━━ TRECHO FORNECIDO ━━
mas Adah sentia algo diferente, sentia o desejo de estudar para poder melhorar,
principalmente para melhorar a sua condição de vida. Então Adah contraria a
tradição e consegue estudar, mas vai arcar com todas as consequências dessa
escolha. A situação fica ainda pior quando perde seus pais, fica sem uma família,
mesmo tendo um irmão, porém com este não tem uma verdadeira ligação, só mais tarde
lá pro final do livro ele se posiciona de forma que eu particularmente aprovei,
apoiando a irmã independentemente do que tenha ocorrido.
Devido os estudos
Adah consegue alcançar lugares que para os negros são de difícil acesso, para
uma mulher negra de maior dificuldade, assim na Nigéria ela passa a ocupar uma
posição social e financeira muito boa, fica sendo bajulada pela família do
esposo e pelo próprio esposo, mas tudo muda quando vai para o tão sonhado Reino
Unido, em Londres ela passa a ser somente uma mulher negra sem valor algum, uma
cidadã de segunda classe.
━━━
Transcreva sem alterações a parte do trecho sobre a trajetória de Adah que começa em "mas Adah sentia" e termina em "que tenha ocorrido.".
━━ DADOS FORNECIDOS ━━
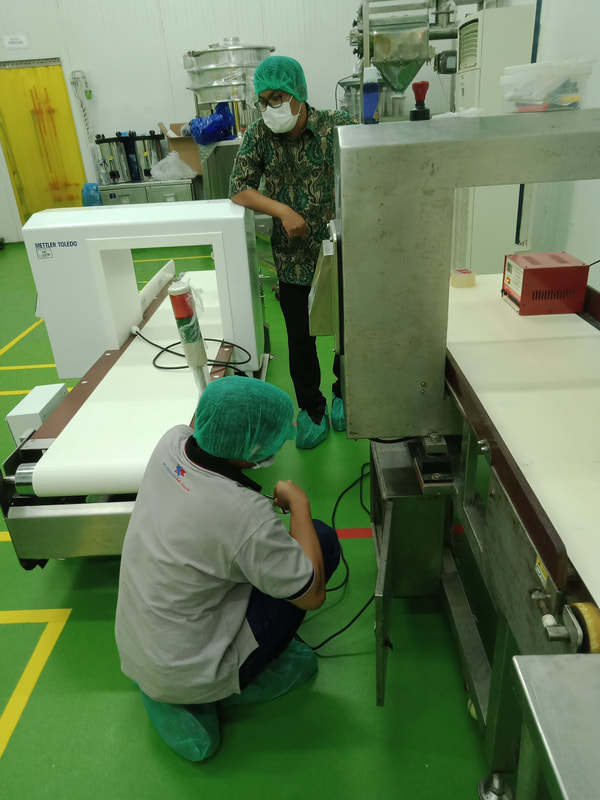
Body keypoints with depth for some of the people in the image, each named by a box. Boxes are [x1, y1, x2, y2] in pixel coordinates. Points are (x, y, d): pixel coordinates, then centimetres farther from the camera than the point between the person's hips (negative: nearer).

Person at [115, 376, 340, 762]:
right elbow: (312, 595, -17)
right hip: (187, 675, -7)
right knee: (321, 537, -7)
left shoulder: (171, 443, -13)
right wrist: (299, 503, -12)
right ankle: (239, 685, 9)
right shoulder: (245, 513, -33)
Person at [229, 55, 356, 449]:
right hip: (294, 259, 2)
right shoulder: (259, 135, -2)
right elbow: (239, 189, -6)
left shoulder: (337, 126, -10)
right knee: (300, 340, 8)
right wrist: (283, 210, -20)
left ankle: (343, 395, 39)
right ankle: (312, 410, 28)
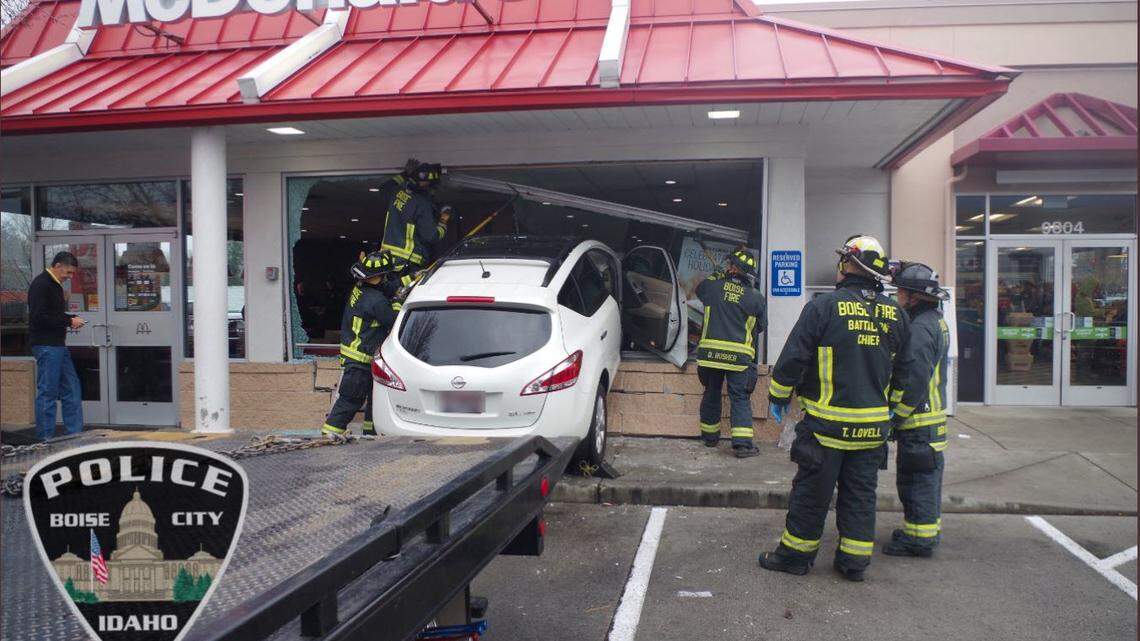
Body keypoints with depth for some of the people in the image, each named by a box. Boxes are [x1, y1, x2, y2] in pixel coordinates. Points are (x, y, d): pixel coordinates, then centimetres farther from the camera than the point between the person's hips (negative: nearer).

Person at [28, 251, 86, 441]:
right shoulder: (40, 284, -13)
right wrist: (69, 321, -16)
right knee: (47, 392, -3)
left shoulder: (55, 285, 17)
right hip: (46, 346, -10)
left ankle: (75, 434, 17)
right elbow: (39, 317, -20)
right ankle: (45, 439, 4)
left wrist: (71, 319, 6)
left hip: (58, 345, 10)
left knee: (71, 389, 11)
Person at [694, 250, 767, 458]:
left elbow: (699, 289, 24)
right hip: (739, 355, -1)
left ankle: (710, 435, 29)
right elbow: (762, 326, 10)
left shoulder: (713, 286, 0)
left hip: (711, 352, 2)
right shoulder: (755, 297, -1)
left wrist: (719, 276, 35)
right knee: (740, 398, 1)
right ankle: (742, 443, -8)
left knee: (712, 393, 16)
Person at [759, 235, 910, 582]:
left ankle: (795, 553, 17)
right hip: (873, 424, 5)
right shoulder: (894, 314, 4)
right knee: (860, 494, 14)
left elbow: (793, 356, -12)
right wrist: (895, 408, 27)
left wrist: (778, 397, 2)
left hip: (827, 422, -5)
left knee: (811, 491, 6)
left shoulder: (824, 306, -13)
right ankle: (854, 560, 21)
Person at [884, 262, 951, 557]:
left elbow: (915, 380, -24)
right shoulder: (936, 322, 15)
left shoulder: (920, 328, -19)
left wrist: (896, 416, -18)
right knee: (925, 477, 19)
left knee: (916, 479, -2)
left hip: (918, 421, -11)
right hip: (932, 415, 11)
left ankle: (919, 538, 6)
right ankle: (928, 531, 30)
━━━
--- RESPOSTA ---
mas Adah sentia algo diferente, sentia o desejo de estudar para poder melhorar,
principalmente para melhorar a sua condição de vida. Então Adah contraria a
tradição e consegue estudar, mas vai arcar com todas as consequências dessa
escolha. A situação fica ainda pior quando perde seus pais, fica sem uma família,
mesmo tendo um irmão, porém com este não tem uma verdadeira ligação, só mais tarde
lá pro final do livro ele se posiciona de forma que eu particularmente aprovei,
apoiando a irmã independentemente do que tenha ocorrido.